Le jugement sera infirmé en ce sens.
2° Sur l’indemnité pour perte de jouissance
Le premier juge a débouté la SCI Les Mitans de sa demande d’indemnisation pour perte de jouissance en indiquant que le préjudice allégué n’est ni direct, ni certain.
La SCI Les Mitans a formé appel au titre de l’indemnité pour perte de jouissance en indiquant qu’indirectement [Localité 22] [Localité 30] Aménagement va la priver, d’une part, de la propriété de la structure
métallique pour la partie qui n’est pas située sur la parcelle expropriée, et d’autre part, de la possibilité d’utiliser cette structure pour l’occuper ou la louer à un preneur.
Grand [Localité 30] Aménagement et le commissaire du Gouvernement demandent la confirmation.
Aux termes de l’article L.321-1 du code de l’expropriation, les indemnités allouées couvrent l’intégralité du préjudice, direct, matériel et certain causé par l’expropriation.
Le premier juge a exactement considéré que la perte de jouissance de la structure métallique ne constitue pas un préjudice direct et certain.
Il convient en conséquence de confirmer le jugement qui a débouté la SCI Les Mitans de sa demande d’indemnité pour perte de jouissance.
— Sur les dépens
Les appels ne portent pas sur les dépens de première instance, qui sont à la charge de l’expropriant conformément à l’article L 312-1 du code de l’expropriation.
Grand [Localité 30] Aménagement perdant le procès sera condamné aux dépens d’appel.

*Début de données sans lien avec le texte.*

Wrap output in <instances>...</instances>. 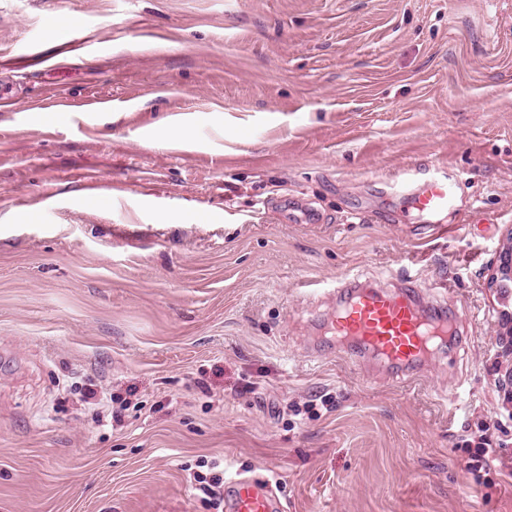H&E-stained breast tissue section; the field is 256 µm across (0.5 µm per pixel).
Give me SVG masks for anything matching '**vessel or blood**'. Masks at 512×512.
Returning <instances> with one entry per match:
<instances>
[{"label":"vessel or blood","mask_w":512,"mask_h":512,"mask_svg":"<svg viewBox=\"0 0 512 512\" xmlns=\"http://www.w3.org/2000/svg\"><path fill=\"white\" fill-rule=\"evenodd\" d=\"M457 183L447 174L426 172L418 177L413 206L430 223H441L457 209ZM342 301L324 322V334L367 350L393 371L415 375L430 351L457 325L452 317L432 316L417 303L412 291L365 288L347 280L339 288ZM279 499L270 486L233 479L224 486L225 512H279Z\"/></svg>","instance_id":"obj_1"}]
</instances>
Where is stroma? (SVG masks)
<instances>
[{"label":"stroma","mask_w":512,"mask_h":512,"mask_svg":"<svg viewBox=\"0 0 512 512\" xmlns=\"http://www.w3.org/2000/svg\"><path fill=\"white\" fill-rule=\"evenodd\" d=\"M0 85V512H213L203 460L282 512H512L457 445L512 458V0H0ZM418 169L458 182L447 228L392 188ZM350 277L461 335L415 379L317 340ZM508 240L507 245L503 247L502 253L499 256V262L497 261V263L492 267L488 278V287L503 289V296L505 295V292L511 294L512 232L509 234ZM503 326L506 331L501 333L500 338V357L506 362L503 376L499 380V385L507 399L512 403V313L503 311ZM81 400L93 408L99 420L105 417V412H109L111 418L115 422H119L121 420V411L127 409L125 400H122L117 395L113 396V394L108 398L106 392L94 384L85 386L81 391ZM114 405H118V407L114 408ZM462 445L471 454L472 467L487 466L491 461L504 454L506 448L504 444H498V448H492L491 435L487 433L474 436L472 439L462 440ZM461 445V447H462Z\"/></svg>","instance_id":"35a3bbf8"}]
</instances>
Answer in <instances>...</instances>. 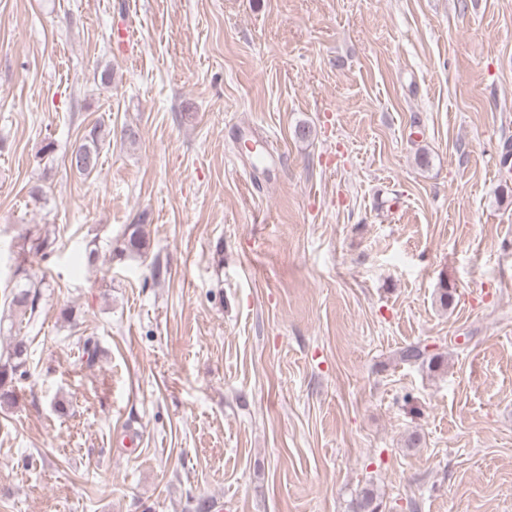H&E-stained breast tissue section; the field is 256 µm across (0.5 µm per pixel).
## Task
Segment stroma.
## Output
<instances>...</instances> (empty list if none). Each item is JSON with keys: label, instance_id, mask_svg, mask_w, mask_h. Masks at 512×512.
Returning a JSON list of instances; mask_svg holds the SVG:
<instances>
[{"label": "stroma", "instance_id": "obj_1", "mask_svg": "<svg viewBox=\"0 0 512 512\" xmlns=\"http://www.w3.org/2000/svg\"><path fill=\"white\" fill-rule=\"evenodd\" d=\"M510 144L512 0H0V512H512ZM112 137V128H104L101 124L94 125L87 134L84 135L83 141L75 147L70 155V168L83 176H90L97 172L99 164L100 149L99 144L107 138ZM149 247L148 240L141 224L126 225L123 233V248L121 254L142 256ZM46 241L33 243L29 249L25 245L20 248L15 259L14 276L21 275L20 280L16 281L11 288L9 296L5 297L8 307L12 312L14 319L11 320L10 330L17 324L18 331L28 326L36 317L41 300V291L38 285L33 282L27 275V265L32 263L31 258L38 255L45 246ZM27 349L24 342L9 345L4 355L0 354V408L13 406L16 402V388L28 374ZM399 359L408 363H420L427 365L429 370H436L442 366V356L430 354L426 345L419 343L403 348L398 352Z\"/></svg>", "mask_w": 512, "mask_h": 512}]
</instances>
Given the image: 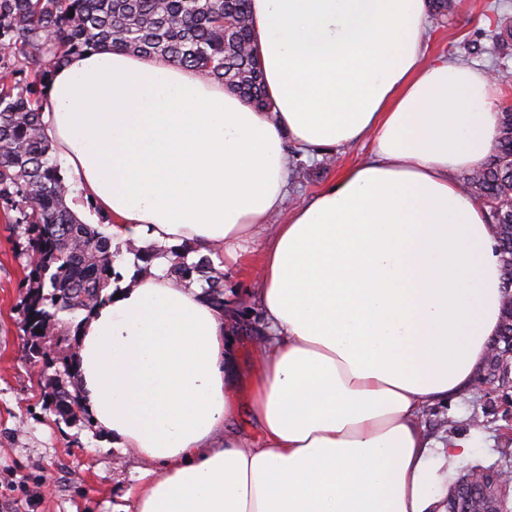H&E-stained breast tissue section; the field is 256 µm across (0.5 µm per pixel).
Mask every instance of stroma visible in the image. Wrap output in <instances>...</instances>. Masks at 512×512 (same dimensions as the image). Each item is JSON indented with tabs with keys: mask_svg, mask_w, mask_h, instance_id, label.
Wrapping results in <instances>:
<instances>
[{
	"mask_svg": "<svg viewBox=\"0 0 512 512\" xmlns=\"http://www.w3.org/2000/svg\"><path fill=\"white\" fill-rule=\"evenodd\" d=\"M455 3L447 23L433 27L428 56L461 60L495 74L512 72V48H499L489 37L497 14L512 15V0ZM369 151V143L362 141L326 151L318 161L294 154L285 208L329 184ZM26 249L22 228L0 222V512H121L125 495L136 485L137 469L147 463L134 450L108 448L104 430L82 419L63 421L46 403L40 380L58 379L72 393L78 382L67 376L63 362L48 365L26 355L21 330ZM256 262V255L244 257L224 280V300L236 309L232 338L244 371L264 336L249 289ZM424 425L441 441L471 440L470 457L449 460V472L463 464L488 466L512 459V424L498 398L472 392L437 403Z\"/></svg>",
	"mask_w": 512,
	"mask_h": 512,
	"instance_id": "35a3bbf8",
	"label": "stroma"
}]
</instances>
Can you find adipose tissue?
Segmentation results:
<instances>
[{
	"label": "adipose tissue",
	"instance_id": "ef3b65f1",
	"mask_svg": "<svg viewBox=\"0 0 512 512\" xmlns=\"http://www.w3.org/2000/svg\"><path fill=\"white\" fill-rule=\"evenodd\" d=\"M268 112L153 56L102 47L55 69L41 107L70 196L148 247L76 334L82 402L141 471L124 512H446L437 402L471 390L503 305L497 233L458 178L501 124L491 73L427 59L428 0H251ZM373 150L283 210L291 149ZM262 238L266 334L240 407L231 309L189 260Z\"/></svg>",
	"mask_w": 512,
	"mask_h": 512
}]
</instances>
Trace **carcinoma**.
Listing matches in <instances>:
<instances>
[{
    "instance_id": "1",
    "label": "carcinoma",
    "mask_w": 512,
    "mask_h": 512,
    "mask_svg": "<svg viewBox=\"0 0 512 512\" xmlns=\"http://www.w3.org/2000/svg\"><path fill=\"white\" fill-rule=\"evenodd\" d=\"M110 44L158 55L228 84L260 111L270 109L254 44L249 0H0V220L23 227L28 264L22 331L30 356L45 358L46 339L62 335L59 314L89 312L112 285V239L84 224L68 207L61 168L40 120L53 70L68 57ZM498 141L483 166L462 178L497 227L501 256L512 257V108H502ZM170 275H194L207 297L224 306L223 252L192 264L182 249ZM494 388L512 390L508 370L485 361ZM48 398L65 421L86 414L79 394L48 381ZM506 466L464 468L455 479L448 512H512Z\"/></svg>"
}]
</instances>
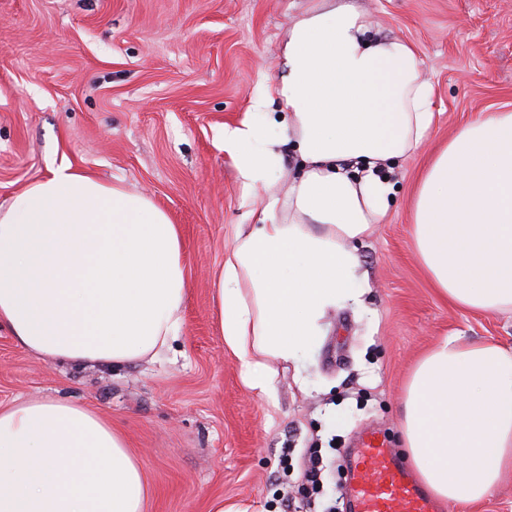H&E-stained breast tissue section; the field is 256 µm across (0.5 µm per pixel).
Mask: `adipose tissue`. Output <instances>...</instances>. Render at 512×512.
Segmentation results:
<instances>
[{
	"label": "adipose tissue",
	"instance_id": "1",
	"mask_svg": "<svg viewBox=\"0 0 512 512\" xmlns=\"http://www.w3.org/2000/svg\"><path fill=\"white\" fill-rule=\"evenodd\" d=\"M350 0H315L288 27L272 90L224 129L252 224L216 274L224 345L269 396L272 362L316 346L336 306L360 304L355 244L394 192L378 169L424 142L432 86L415 48L372 39ZM290 145L286 196L274 173ZM415 253L452 305L512 311V112L463 127L415 190ZM186 290L179 230L150 198L62 165L0 208V326L25 350L118 368L171 350ZM402 446L431 494L469 505L512 481V351L446 336L404 387ZM143 463L98 410L66 399L0 408V512H145Z\"/></svg>",
	"mask_w": 512,
	"mask_h": 512
}]
</instances>
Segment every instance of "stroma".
I'll return each instance as SVG.
<instances>
[{
    "mask_svg": "<svg viewBox=\"0 0 512 512\" xmlns=\"http://www.w3.org/2000/svg\"><path fill=\"white\" fill-rule=\"evenodd\" d=\"M372 38L413 45L434 89L425 143L387 178L398 190L357 242L364 304L328 312L319 344L277 363L271 397L245 385L212 299L232 227L250 209L224 128L271 83L308 0H0V204L62 164L151 198L178 224L187 290L171 352L120 369L21 348L0 328V406L67 398L127 436L151 487L146 512H277L309 446L326 469L318 506L347 512L340 451L375 431L401 450L399 409L417 359L443 336L512 348V313L442 300L411 238L430 157L468 123L512 109V0H351ZM288 477L276 476L280 457Z\"/></svg>",
    "mask_w": 512,
    "mask_h": 512,
    "instance_id": "1",
    "label": "stroma"
}]
</instances>
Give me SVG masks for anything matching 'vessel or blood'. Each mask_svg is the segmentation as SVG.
<instances>
[{"instance_id":"b4317fda","label":"vessel or blood","mask_w":512,"mask_h":512,"mask_svg":"<svg viewBox=\"0 0 512 512\" xmlns=\"http://www.w3.org/2000/svg\"><path fill=\"white\" fill-rule=\"evenodd\" d=\"M353 462V512H436L432 498L378 438H364Z\"/></svg>"}]
</instances>
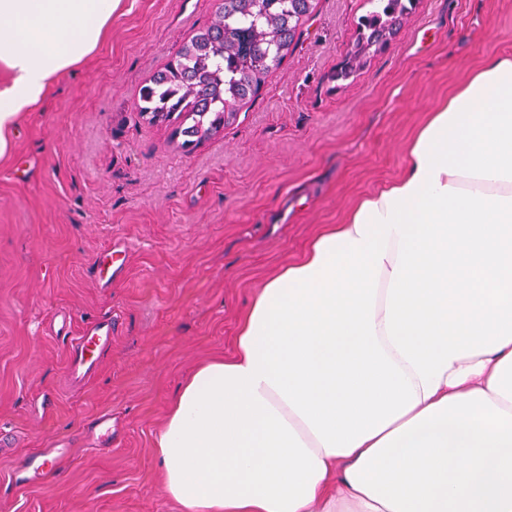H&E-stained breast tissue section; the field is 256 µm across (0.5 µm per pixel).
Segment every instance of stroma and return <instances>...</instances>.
<instances>
[{
    "label": "stroma",
    "instance_id": "stroma-1",
    "mask_svg": "<svg viewBox=\"0 0 512 512\" xmlns=\"http://www.w3.org/2000/svg\"><path fill=\"white\" fill-rule=\"evenodd\" d=\"M214 0H120L104 39L20 113L0 155V512H182L155 438L185 378L230 356L278 268L398 178L431 109L492 57L512 59V0H419L356 80L333 75L363 0H316L259 96L193 150L135 110L140 87L209 24ZM127 263L100 287L113 246ZM111 317L99 372L71 383L70 339ZM109 414L112 443L91 441ZM61 440V469L15 468Z\"/></svg>",
    "mask_w": 512,
    "mask_h": 512
}]
</instances>
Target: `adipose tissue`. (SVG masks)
Listing matches in <instances>:
<instances>
[{"instance_id":"obj_1","label":"adipose tissue","mask_w":512,"mask_h":512,"mask_svg":"<svg viewBox=\"0 0 512 512\" xmlns=\"http://www.w3.org/2000/svg\"><path fill=\"white\" fill-rule=\"evenodd\" d=\"M119 0H0V154ZM271 277L155 448L183 512H512V59Z\"/></svg>"}]
</instances>
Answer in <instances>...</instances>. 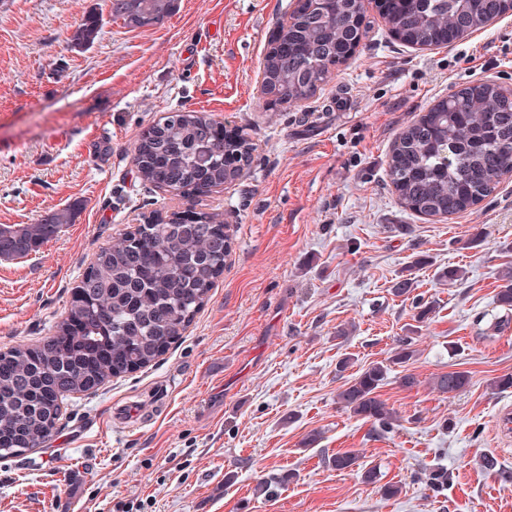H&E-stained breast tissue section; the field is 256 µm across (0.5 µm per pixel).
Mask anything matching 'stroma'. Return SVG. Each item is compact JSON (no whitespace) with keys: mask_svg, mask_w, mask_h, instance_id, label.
I'll use <instances>...</instances> for the list:
<instances>
[{"mask_svg":"<svg viewBox=\"0 0 512 512\" xmlns=\"http://www.w3.org/2000/svg\"><path fill=\"white\" fill-rule=\"evenodd\" d=\"M291 6L178 0L131 30L108 0H0V225L75 209L36 253L0 260V351L52 335L95 254L145 217L216 213L232 238L207 304L156 364L67 397L44 446L0 458V512H512V442L496 428L512 408V387L497 386L512 377V306L497 299L512 174L444 218L405 210L386 172L395 136L436 102L474 79L512 85V14L422 50L369 10L355 56L313 98L275 104L256 82ZM93 12L106 16L97 40L73 48ZM179 110L249 136L239 179L201 198L140 180L138 138ZM451 267L465 279H441ZM402 275L415 280L405 299L390 292ZM421 298L436 305L423 323ZM402 336L416 356L379 390L398 417L384 432L336 395ZM453 370L469 385L433 391ZM348 451L357 466L337 469ZM370 467L377 483L361 477ZM283 472L275 494L258 491Z\"/></svg>","mask_w":512,"mask_h":512,"instance_id":"obj_1","label":"stroma"}]
</instances>
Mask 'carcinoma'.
<instances>
[{"mask_svg":"<svg viewBox=\"0 0 512 512\" xmlns=\"http://www.w3.org/2000/svg\"><path fill=\"white\" fill-rule=\"evenodd\" d=\"M178 0H109L110 16L130 29L155 26ZM386 23L406 43L453 41L487 27L504 13L503 0H379ZM366 0H333L279 26L288 51L270 47L264 79L279 102L309 100L365 38ZM99 19L73 32L77 48L91 45ZM253 146L244 133L228 139L202 112H173L149 127L134 147L141 180L180 197H201L237 179ZM512 173V97L494 82L472 81L405 126L387 161L400 204L419 215H455L490 196ZM72 220L69 208L39 224L0 225V254L37 250ZM230 237L219 215L178 213L147 219L102 247L75 288L53 335L0 352V457L43 446L64 400L93 393L112 378L144 369L183 337L224 273ZM415 356L410 337L397 340L385 362L359 371L337 394L354 416L380 430L396 413L379 398L391 368ZM467 371L435 377L443 394L464 389Z\"/></svg>","mask_w":512,"mask_h":512,"instance_id":"1","label":"carcinoma"}]
</instances>
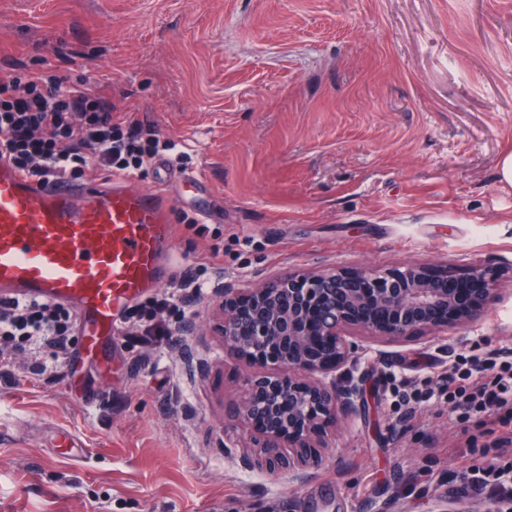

— Sur l’article 700 du code de procédure civile
Les appels ne portent pas sur les indemnités de l’article 700 du code de procédure civile de première instance.
L’équité commande de faire droit à la demande de la SCI Les Mitans au titre de l’article 700 du code de procédure civile en cause d’appel et en conséquence de condamner [Localité 22] [Localité 30] Aménagement à lui payer la somme de 4.000 euros sur ce fondement.
PAR CES MOTIFS,
La cour statuant publiquement par mise à disposition au greffe, contradictoirement et en dernier ressort,
Statuant dans la limite des appels,
Prononce la jonction des procédures enregistrées sous le n°RG 23/11997 et 23/14177, l’affaire étant désormais suivie sous le n°RG 23/14177 ;
Déclare caduc l’appel de la SCI Les Mitans enregistré sous le n° RG 23/11997
Déboute [Localité 22] [Localité 30] Aménagement de sa demande principale de voir juger irrecevable le second appel, du jugement prononcé le 14 avril 2023 (RG n°22/00013), du 9 août 2023 enregistré sous le n°RG 23/14177 ;
Déclare recevables les conclusions et pièces des parties sauf à déclarer irrecevable la pièce n°8 produite par la SCI Les Mitans et irrecevable la demande indemnitaire de 40.000 euros formulée par la SCI Les Mitans ;
Infirme partiellement le jugement entrepris ;
Statuant à nouveau,
Fixe l’indemnité due par [Localité 22] [Localité 30] Aménagement à la SCI Les Mitans au titre de la dépossession de la parcelle cadastrée section AK n°[Cadastre 9] sur la commune de Trilport à la somme de 48.586 euros en valeur libre se décomposant comme suit :
Indemnité principale : 43.260 euros
Indemnité de remploi : 5.326 euros
Confirme le jugement entrepris en ses autres dispositions ;
Condamne [Localité 22] [Localité 30] Aménagement aux dépens d’appel ;
Condamne [Localité 22] [Localité 30] Aménagement à payer à la SCI Les Mitans la somme de 4.000 euros au titre de l’article 700 du code de procédure civile.